Sometimes good people do bad things out of good intentions, and sometimes the reverse happens.

“Do you think it’s possible to become a different person?” She shakes her head, biting her bottom lip, and blinks so hard she can’t see the road in front of her. “No. But it’s possible to become a better person.”

The worst thing we know about other people is that we’re dependent upon them. That their actions affect our lives. Not just the people we choose, the people we like, but all the rest of them: the idiots. You who stand in front of us in every line, who can’t drive properly, who like bad television shows and talk too loud in restaurants and whose kids infect our kids with the winter vomiting bug at preschool. You who park badly and steal our jobs and vote for the wrong party. You also influence our lives, every second.

He’s twelve years old, and this summer he learns that people will always choose a simple lie over a complicated truth, because the lie has one unbeatable advantage: the truth always has to stick to what actually happened, whereas the lie just has to be easy to believe.

Everyone is a hundred different things, but in other people’s eyes we usually get the chance to be only one of them.

It’s hard to care about people. Exhausting, in fact, because empathy is a complicated thing. It requires us to accept that everyone else’s lives are also going on the whole time. We have no pause button for when everything gets too much for us to deal with, but then neither does anyone else.

Power is the ability to get other people to do what you want. Every adult man in that locker room could have rendered the eighteen-year-old powerless by remaining seated on the benches. But he gives them thirty seconds, and when he walks back to the ice, they get up and follow him. That’s not when he becomes their team captain. That’s just when they all—including him—realize that he already is.

Anyone who feels responsibility isn’t free.

Perhaps one day he’ll find words for that feeling of being different. How physical it is. Exclusion is a form of exhaustion that eats its way into your skeleton. People who are like everyone else, who belong to the norm, the majority, can’t possibly understand it. How can they?

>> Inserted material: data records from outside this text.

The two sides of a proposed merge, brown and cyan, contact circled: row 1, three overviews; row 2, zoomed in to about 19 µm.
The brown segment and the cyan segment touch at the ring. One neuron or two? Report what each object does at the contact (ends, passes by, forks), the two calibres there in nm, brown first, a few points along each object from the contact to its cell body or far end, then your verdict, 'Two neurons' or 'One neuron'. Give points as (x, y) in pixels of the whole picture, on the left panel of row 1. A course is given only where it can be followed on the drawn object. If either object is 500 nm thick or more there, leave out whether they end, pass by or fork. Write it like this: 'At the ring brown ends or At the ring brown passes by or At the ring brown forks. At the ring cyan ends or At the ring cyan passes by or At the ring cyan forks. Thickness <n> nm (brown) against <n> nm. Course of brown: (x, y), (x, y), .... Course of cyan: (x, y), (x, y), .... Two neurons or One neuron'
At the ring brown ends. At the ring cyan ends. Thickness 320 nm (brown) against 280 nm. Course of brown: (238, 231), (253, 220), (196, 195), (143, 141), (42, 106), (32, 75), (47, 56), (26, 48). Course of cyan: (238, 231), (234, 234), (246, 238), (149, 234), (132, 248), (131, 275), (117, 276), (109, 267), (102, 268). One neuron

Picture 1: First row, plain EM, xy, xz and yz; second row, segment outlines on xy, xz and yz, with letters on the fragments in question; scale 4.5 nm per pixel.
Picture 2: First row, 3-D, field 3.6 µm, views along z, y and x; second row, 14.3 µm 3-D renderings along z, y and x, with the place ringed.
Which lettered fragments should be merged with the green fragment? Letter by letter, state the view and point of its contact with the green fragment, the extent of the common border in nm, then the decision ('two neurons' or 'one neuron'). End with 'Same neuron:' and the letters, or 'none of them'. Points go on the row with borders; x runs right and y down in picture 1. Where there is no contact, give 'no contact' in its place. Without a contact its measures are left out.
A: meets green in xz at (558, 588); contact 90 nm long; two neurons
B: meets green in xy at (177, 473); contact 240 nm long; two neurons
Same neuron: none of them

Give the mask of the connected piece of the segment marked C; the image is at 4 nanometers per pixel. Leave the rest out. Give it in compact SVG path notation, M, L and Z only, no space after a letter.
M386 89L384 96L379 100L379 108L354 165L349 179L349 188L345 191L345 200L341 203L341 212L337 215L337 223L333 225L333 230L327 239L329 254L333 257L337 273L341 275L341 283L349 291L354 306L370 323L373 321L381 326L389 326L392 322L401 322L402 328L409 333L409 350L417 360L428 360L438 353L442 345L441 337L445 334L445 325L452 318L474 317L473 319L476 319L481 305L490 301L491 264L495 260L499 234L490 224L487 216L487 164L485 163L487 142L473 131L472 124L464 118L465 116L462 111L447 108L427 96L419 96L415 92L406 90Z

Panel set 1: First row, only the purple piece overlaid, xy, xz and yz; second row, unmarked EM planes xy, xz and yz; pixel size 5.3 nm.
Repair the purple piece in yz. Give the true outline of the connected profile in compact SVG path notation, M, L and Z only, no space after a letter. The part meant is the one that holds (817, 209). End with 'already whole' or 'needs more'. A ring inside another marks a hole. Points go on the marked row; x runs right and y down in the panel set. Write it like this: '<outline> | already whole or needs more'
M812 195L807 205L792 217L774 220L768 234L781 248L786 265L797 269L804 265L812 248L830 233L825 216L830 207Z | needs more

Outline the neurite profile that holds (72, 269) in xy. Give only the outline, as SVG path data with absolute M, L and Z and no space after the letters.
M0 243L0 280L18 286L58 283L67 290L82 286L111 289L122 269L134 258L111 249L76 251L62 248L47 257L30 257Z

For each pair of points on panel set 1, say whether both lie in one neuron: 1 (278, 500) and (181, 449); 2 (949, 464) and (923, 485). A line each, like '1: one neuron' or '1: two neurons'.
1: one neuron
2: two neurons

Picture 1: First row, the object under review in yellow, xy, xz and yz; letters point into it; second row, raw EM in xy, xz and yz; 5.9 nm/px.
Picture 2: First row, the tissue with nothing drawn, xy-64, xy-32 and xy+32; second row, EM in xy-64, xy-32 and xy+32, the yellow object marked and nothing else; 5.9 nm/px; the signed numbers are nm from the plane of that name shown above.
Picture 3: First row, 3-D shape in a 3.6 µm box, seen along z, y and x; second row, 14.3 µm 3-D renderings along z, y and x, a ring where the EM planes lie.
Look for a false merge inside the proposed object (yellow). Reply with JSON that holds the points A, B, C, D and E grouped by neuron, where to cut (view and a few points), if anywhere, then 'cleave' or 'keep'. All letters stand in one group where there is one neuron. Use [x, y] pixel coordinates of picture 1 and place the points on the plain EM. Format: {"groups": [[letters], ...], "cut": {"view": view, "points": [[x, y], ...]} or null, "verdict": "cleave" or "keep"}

“Don’t let the bastards see you cry, Benji.” Benji stops, his eyes wide open. “I can’t bear it… how do you do it?” Maya’s voice is weaker than her words. “You just go in. With your head held high and your back straight, and you look every single bastard in the eye until they look away. We’re not the ones there’s something wrong with, Benji.” Benji hears himself crack as he asks, “How did you bear it? Back in the spring, after… everything… how did you cope?” The look in her eyes is hard, her voice brittle. “I refuse to be a victim. I’m a survivor.”

It’s so easy to get people to hate one another. That’s what makes love so impossible to understand. Hate is so simple that it always ought to win. It’s an uneven fight.